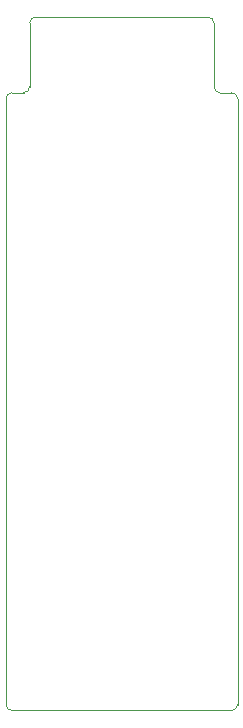
<source format=gm1>
%TF.GenerationSoftware,KiCad,Pcbnew,(6.0.2)*%
%TF.CreationDate,2022-04-04T11:22:31-04:00*%
%TF.ProjectId,xum1541-via-adapter,78756d31-3534-4312-9d76-69612d616461,1*%
%TF.SameCoordinates,Original*%
%TF.FileFunction,Profile,NP*%
%FSLAX46Y46*%
G04 Gerber Fmt 4.6, Leading zero omitted, Abs format (unit mm)*
G04 Created by KiCad (PCBNEW (6.0.2)) date 2022-04-04 11:22:31*
%MOMM*%
%LPD*%
G01*
G04 APERTURE LIST*
%TA.AperFunction,Profile*%
%ADD10C,0.038100*%
%TD*%
G04 APERTURE END LIST*
D10*
X125339600Y-78920000D02*
X125339600Y-130220000D01*
X143439600Y-78420000D02*
X144439600Y-78420000D01*
X142939600Y-72520000D02*
X142939600Y-77920000D01*
X144439600Y-130720000D02*
G75*
G03*
X144939600Y-130220000I-1J500001D01*
G01*
X127839600Y-72020000D02*
G75*
G03*
X127339600Y-72520000I1J-500001D01*
G01*
X142439600Y-72020000D02*
X127839600Y-72020000D01*
X125339600Y-130220000D02*
G75*
G03*
X125839600Y-130720000I500001J1D01*
G01*
X126839600Y-78420000D02*
G75*
G03*
X127339600Y-77920000I-1J500001D01*
G01*
X144939600Y-130220000D02*
X144939600Y-78920000D01*
X127339600Y-77920000D02*
X127339600Y-72520000D01*
X142939600Y-72520000D02*
G75*
G03*
X142439600Y-72020000I-500001J-1D01*
G01*
X125839600Y-78420000D02*
G75*
G03*
X125339600Y-78920000I1J-500001D01*
G01*
X144939600Y-78920000D02*
G75*
G03*
X144439600Y-78420000I-500001J-1D01*
G01*
X125839600Y-130720000D02*
X144439600Y-130720000D01*
X142939600Y-77920000D02*
G75*
G03*
X143439600Y-78420000I500001J1D01*
G01*
X125839600Y-78420000D02*
X126839600Y-78420000D01*
M02*

</source>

◆ **YOUR ASSIGNMENT**
Count up the lines of the listing where "format" occurs, and answer with that number only.

◆ **WRITTEN ANSWER**
2